**Task objective**: The answer must consist only of the lines from the line with "histopathology image exhibits" to the line with "photomicrograph of human", both included, exactly as they stand below.

**Materials provided**:

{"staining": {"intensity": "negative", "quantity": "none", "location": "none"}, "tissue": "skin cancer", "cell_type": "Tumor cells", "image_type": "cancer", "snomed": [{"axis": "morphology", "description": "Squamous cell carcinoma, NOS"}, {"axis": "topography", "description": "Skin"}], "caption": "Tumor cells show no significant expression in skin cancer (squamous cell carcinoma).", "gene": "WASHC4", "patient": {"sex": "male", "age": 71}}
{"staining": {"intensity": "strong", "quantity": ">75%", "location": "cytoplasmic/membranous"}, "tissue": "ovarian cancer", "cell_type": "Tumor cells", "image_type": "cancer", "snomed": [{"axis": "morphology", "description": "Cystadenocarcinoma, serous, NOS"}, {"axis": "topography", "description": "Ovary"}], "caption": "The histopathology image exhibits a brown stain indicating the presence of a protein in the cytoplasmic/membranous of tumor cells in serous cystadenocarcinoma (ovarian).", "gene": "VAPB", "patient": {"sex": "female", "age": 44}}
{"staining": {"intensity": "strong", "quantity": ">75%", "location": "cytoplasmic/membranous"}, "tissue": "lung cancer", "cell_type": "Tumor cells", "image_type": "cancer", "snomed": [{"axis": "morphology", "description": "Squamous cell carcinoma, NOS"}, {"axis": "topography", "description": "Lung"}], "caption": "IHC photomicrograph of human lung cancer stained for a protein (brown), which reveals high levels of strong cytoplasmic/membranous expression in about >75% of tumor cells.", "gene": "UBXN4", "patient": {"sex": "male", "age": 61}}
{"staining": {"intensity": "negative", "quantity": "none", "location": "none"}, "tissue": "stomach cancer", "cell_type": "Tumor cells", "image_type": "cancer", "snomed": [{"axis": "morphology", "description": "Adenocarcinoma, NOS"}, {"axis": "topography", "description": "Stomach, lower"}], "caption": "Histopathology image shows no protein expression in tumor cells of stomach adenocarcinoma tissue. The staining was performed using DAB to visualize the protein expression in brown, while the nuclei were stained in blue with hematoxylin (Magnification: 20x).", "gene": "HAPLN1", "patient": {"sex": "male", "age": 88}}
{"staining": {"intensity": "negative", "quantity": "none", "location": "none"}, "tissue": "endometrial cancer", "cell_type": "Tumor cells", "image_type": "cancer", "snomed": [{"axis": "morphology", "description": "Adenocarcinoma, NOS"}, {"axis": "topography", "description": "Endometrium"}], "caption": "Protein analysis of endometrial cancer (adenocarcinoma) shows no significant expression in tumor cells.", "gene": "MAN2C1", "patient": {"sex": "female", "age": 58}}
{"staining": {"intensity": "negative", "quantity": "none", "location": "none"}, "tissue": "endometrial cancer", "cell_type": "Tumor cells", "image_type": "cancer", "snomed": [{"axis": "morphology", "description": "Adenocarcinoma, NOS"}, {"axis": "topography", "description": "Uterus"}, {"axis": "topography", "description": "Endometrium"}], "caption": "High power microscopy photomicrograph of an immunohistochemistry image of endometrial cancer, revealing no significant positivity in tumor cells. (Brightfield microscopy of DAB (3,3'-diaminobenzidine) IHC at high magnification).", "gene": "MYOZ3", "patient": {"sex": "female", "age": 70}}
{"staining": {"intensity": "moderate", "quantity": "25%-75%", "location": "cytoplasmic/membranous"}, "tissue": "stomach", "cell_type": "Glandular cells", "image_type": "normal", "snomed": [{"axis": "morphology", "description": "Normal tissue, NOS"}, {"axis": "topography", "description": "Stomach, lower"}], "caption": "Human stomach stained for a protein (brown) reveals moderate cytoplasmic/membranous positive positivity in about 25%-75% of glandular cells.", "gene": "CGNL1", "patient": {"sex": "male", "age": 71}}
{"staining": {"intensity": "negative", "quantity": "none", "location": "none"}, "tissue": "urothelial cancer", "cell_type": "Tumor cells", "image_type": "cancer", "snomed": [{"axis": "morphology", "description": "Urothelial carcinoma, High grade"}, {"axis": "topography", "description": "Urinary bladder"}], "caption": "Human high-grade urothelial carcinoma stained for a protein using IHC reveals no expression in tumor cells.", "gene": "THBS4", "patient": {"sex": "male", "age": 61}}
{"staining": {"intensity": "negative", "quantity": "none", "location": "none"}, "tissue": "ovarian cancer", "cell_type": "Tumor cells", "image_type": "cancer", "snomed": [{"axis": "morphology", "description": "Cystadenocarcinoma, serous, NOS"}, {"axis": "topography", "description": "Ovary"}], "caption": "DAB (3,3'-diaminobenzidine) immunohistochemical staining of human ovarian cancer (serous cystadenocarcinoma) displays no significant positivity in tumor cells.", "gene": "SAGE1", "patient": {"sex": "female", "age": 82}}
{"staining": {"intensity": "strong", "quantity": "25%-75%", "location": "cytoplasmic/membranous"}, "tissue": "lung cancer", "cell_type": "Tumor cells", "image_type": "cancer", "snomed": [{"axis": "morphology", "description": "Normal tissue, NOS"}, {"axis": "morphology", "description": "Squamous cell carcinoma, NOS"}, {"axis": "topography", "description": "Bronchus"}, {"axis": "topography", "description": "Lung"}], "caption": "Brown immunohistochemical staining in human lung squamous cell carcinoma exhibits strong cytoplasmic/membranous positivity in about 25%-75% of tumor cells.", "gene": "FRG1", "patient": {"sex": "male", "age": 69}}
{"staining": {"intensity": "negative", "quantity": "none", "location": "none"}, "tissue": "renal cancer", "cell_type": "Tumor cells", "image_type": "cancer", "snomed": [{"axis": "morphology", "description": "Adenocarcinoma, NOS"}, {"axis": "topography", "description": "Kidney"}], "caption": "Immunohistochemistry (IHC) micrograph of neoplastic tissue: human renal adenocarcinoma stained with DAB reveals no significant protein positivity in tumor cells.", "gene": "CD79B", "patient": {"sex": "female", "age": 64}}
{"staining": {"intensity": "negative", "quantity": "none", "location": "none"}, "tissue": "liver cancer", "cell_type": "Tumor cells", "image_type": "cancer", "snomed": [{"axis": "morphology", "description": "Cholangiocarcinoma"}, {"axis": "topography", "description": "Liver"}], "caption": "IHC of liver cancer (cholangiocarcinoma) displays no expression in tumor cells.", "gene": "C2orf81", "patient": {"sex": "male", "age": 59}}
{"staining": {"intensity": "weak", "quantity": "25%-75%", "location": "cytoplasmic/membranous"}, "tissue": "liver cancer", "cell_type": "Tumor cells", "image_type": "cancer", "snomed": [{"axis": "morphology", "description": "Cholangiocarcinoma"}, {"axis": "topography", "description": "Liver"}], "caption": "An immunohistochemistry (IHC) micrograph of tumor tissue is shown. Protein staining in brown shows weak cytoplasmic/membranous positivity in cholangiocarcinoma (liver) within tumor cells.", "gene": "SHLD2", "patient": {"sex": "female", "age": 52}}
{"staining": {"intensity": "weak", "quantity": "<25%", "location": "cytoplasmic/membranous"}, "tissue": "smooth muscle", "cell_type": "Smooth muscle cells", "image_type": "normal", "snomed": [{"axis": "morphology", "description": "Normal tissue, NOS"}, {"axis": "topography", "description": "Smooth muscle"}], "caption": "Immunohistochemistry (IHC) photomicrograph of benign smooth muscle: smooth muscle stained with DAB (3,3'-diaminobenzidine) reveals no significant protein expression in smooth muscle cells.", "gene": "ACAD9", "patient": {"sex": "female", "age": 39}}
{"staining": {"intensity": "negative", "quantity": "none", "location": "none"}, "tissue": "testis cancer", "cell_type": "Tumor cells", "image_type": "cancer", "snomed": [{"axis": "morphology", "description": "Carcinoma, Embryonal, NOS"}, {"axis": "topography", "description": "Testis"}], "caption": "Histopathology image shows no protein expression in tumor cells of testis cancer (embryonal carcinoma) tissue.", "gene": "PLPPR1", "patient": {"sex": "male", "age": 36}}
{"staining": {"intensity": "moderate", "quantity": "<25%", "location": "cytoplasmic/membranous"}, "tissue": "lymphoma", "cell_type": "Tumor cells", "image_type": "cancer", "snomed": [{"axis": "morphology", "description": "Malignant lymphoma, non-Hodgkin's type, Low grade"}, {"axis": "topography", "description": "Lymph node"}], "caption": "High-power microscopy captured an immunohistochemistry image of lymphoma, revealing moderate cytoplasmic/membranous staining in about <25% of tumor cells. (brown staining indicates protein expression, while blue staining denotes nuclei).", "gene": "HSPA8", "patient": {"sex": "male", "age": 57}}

**Task output**:
{"staining": {"intensity": "strong", "quantity": ">75%", "location": "cytoplasmic/membranous"}, "tissue": "ovarian cancer", "cell_type": "Tumor cells", "image_type": "cancer", "snomed": [{"axis": "morphology", "description": "Cystadenocarcinoma, serous, NOS"}, {"axis": "topography", "description": "Ovary"}], "caption": "The histopathology image exhibits a brown stain indicating the presence of a protein in the cytoplasmic/membranous of tumor cells in serous cystadenocarcinoma (ovarian).", "gene": "VAPB", "patient": {"sex": "female", "age": 44}}
{"staining": {"intensity": "strong", "quantity": ">75%", "location": "cytoplasmic/membranous"}, "tissue": "lung cancer", "cell_type": "Tumor cells", "image_type": "cancer", "snomed": [{"axis": "morphology", "description": "Squamous cell carcinoma, NOS"}, {"axis": "topography", "description": "Lung"}], "caption": "IHC photomicrograph of human lung cancer stained for a protein (brown), which reveals high levels of strong cytoplasmic/membranous expression in about >75% of tumor cells.", "gene": "UBXN4", "patient": {"sex": "male", "age": 61}}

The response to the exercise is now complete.